Humanitäre Hilfseinsätze verleihen den Drohnen eine neues Image und geben ihnen eine neue Bestimmung jenseits des militärischen Kontextes. Sinkende Herstellungskosten machen den Einsatz der Quadro- und Oktokopter auch für den privaten Bereich interessant. So kündigte Chris Anderson, ehemaliger Humanitäre Hilfseinsätze verleihen den Drohnen eine neues Image und geben ihnen eine neue Bestimmung Chefredakteur von „Wired“, seinen Job bei dem renommierten Magazin, um 3-D-Drucker für die Drohnenherstellung zu entwickeln. Mit Erfolg: Sein 2009 gegründetes Unternehmen 3D Robotics ermöglicht heute jedem, seine eigene Drohne zu bauen. Wer es simpler mag, kann für ein paar Hundert Euro die Parrot AR.Drone 2.0 erstehen, die sich bisher mehrere Millionen mal verkauft hat.
Egal, ob Privat-, Werbevideo oder Kinofilme – die ferngesteuerten, fliegenden Kameras ermöglichen ungewohnte Perspektiven. Fiwafly ist ein solcher Anbieter, der bisher vor allem Imagefilme und Dokumentationen dreht. Denn der Einsatz erfordert nicht nur neue Fähigkeiten und Konzepte. So lassen sich zwar Technikkosten reduzieren, allerdings brauchen Einstellungen mehr Zeit und das Schneiden der Bewegtbilder ist aufwendiger, so Max Ruppert von der Hochschule für Medien in Stuttgart. Zusätzliche Kosten verursachen auch die Doppelbesetzung aus Piloten und Kamera-Operator.
Aufklärung Statt Überwachung
Aufgrund des Luftverkehrsgesetzes fliegen viele Kopter derzeit nicht ganz legal. Speziell jene, die im gewerblichen Alltag Anwendung finden und eine Aufstiegserlaubnis benötigen – so muss zum Beispiel in den deutschen Stadtstaaten jeder Flug neu genehmigt werden. Der Datenschutz verlangt, dass keine Menschen von oben gefilmt werden dürfen, private Bereiche geschützt werden müssen, Bilder nur in 25mW gesendet werden dürfen und die Drohnen nicht nachts starten. Das Ergebnis sind häufig beliebige Landschaftsaufnahmen oder Guerilla-Aufnahmen.

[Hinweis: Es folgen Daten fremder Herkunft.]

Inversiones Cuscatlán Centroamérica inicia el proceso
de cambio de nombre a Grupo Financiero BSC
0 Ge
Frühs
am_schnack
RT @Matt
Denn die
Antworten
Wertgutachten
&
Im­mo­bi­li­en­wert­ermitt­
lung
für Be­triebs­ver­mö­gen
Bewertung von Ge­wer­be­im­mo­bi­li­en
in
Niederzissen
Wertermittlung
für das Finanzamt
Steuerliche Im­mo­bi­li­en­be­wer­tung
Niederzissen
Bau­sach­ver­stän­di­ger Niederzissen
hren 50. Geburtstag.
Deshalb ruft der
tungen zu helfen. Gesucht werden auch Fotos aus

Drohnenblogger und Drohnenjournalisten gehen jedoch davon aus, dass Drohnen einen neuen, investigativen Journalismus ermöglichen. Liveberichte von Demonstrationen oder Strahlungsmesswerte von Atomkraftwerken oder Müllverbrennungsanlagen zählen dazu und geben eine Ahnung davon, welche Wirkung Drohnen in der kritischen Zivilgesellschaft haben können. Neben der schnellen und anonymen Bereitstellung von Informationen im Netz sieht der Drohnenreporter Lorenz Matzat die Zukunft der Kopter im automatisierten Journalismus, wenn Drohnen Informationen sammeln und diese über Algorithmen auswerten.

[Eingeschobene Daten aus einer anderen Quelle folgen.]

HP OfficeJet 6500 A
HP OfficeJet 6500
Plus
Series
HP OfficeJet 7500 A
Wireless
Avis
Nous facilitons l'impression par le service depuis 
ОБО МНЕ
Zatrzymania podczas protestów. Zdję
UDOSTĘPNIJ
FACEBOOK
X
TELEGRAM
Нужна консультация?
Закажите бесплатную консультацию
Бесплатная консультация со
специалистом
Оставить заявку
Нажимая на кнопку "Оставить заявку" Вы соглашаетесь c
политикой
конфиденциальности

Das Potenzial steckt in Software und Equipment
Wer vollkommene Automatisierung befürchtet, kann beruhigt sein: Noch immer benötigt es einen Menschen, der das fliegende Tablett steuert. Frankreich ist eins der ersten Länder, das seinen Luftraum für die kommerzielle Nutzung der Drohnen geöffnet hat – allerdings mit strengen Regeln. Die USA planen eine Öffnung des Flugraums für Ende 2015. Experten gehen davon aus, dass sich dadurch ein 90-Milliarden-Dollar-Markt über die nächsten Jahre hinweg entwickeln wird, der eine Vielzahl an neuen Jobs generiert: von Hard- und Softwaretechnikern über Designer bis hin zu denjenigen, die die Drohnen vertreiben, warten, bedienen werden. Die Universität in Reno/Nevada bildet bereits Drohnen-Ingenieure aus, die ein „drone degree“ erhalten. Sie möchte damit die Region zu einer Art Silicon Valley der Drohnenindustrie pushen.

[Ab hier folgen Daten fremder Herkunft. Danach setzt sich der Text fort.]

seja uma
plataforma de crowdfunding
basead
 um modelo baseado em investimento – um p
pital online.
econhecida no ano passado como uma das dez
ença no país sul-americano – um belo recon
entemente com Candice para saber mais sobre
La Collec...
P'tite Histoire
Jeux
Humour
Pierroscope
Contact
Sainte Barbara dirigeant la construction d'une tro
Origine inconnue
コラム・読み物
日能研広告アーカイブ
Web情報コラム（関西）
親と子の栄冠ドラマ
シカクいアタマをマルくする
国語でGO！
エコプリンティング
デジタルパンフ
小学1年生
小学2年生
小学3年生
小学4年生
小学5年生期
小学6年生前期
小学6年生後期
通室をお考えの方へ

Bis die unbemannten Miniflugzeuge aber ihre volle Power zeigen können, muss noch viel entwickelt werden, denn es sind weniger die Drohnen, die das revolutionäre Potenzial haben, sondern vielmehr ihre Software und ihr Equipment. Ähnlich wie die Apps ein Tablet-PC erst zu seiner vollen Funktion verhelfen, so sind es die Extras, die aus dem fliegenden Spielzeug eine nutzbringende Drohne machen.